§ WHAT YOU SHOULD DO
Would you please return all of the entries below exactly as shown?

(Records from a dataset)
%%

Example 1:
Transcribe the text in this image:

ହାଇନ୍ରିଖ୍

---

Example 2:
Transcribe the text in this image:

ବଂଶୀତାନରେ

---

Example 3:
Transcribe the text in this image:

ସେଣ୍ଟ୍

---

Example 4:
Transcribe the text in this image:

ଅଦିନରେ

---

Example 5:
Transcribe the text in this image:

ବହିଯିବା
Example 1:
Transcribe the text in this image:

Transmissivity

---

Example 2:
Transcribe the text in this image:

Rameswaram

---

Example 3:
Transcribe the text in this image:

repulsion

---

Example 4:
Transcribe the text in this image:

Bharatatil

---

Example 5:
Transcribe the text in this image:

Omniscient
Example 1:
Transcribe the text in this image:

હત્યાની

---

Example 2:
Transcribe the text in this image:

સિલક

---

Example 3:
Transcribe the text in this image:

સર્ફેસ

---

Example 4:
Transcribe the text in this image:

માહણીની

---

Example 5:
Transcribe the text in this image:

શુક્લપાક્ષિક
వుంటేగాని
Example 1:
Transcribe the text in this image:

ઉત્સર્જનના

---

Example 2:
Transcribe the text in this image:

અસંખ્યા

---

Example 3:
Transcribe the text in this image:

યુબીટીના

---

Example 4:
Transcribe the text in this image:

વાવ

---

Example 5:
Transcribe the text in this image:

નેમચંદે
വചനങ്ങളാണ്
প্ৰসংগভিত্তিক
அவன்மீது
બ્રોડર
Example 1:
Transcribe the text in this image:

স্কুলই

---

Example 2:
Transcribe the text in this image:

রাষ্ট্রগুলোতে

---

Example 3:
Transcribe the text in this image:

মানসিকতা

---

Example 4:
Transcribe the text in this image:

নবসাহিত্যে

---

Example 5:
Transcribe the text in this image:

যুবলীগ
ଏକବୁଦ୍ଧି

%%

§ OUTPUT OF THE EXERCISE
Example 1:
Transcribe the text in this image:

ହାଇନ୍ରିଖ୍

---

Example 2:
Transcribe the text in this image:

ବଂଶୀତାନରେ

---

Example 3:
Transcribe the text in this image:

ସେଣ୍ଟ୍

---

Example 4:
Transcribe the text in this image:

ଅଦିନରେ

---

Example 5:
Transcribe the text in this image:

ବହିଯିବା
Example 1:
Transcribe the text in this image:

Transmissivity

---

Example 2:
Transcribe the text in this image:

Rameswaram

---

Example 3:
Transcribe the text in this image:

repulsion

---

Example 4:
Transcribe the text in this image:

Bharatatil

---

Example 5:
Transcribe the text in this image:

Omniscient
Example 1:
Transcribe the text in this image:

હત્યાની

---

Example 2:
Transcribe the text in this image:

સિલક

---

Example 3:
Transcribe the text in this image:

સર્ફેસ

---

Example 4:
Transcribe the text in this image:

માહણીની

---

Example 5:
Transcribe the text in this image:

શુક્લપાક્ષિક
వుంటేగాని
Example 1:
Transcribe the text in this image:

ઉત્સર્જનના

---

Example 2:
Transcribe the text in this image:

અસંખ્યા

---

Example 3:
Transcribe the text in this image:

યુબીટીના

---

Example 4:
Transcribe the text in this image:

વાવ

---

Example 5:
Transcribe the text in this image:

નેમચંદે
വചനങ്ങളാണ്
প্ৰসংগভিত্তিক
அவன்மீது
બ્રોડર
Example 1:
Transcribe the text in this image:

স্কুলই

---

Example 2:
Transcribe the text in this image:

রাষ্ট্রগুলোতে

---

Example 3:
Transcribe the text in this image:

মানসিকতা

---

Example 4:
Transcribe the text in this image:

নবসাহিত্যে

---

Example 5:
Transcribe the text in this image:

যুবলীগ
ଏକବୁଦ୍ଧି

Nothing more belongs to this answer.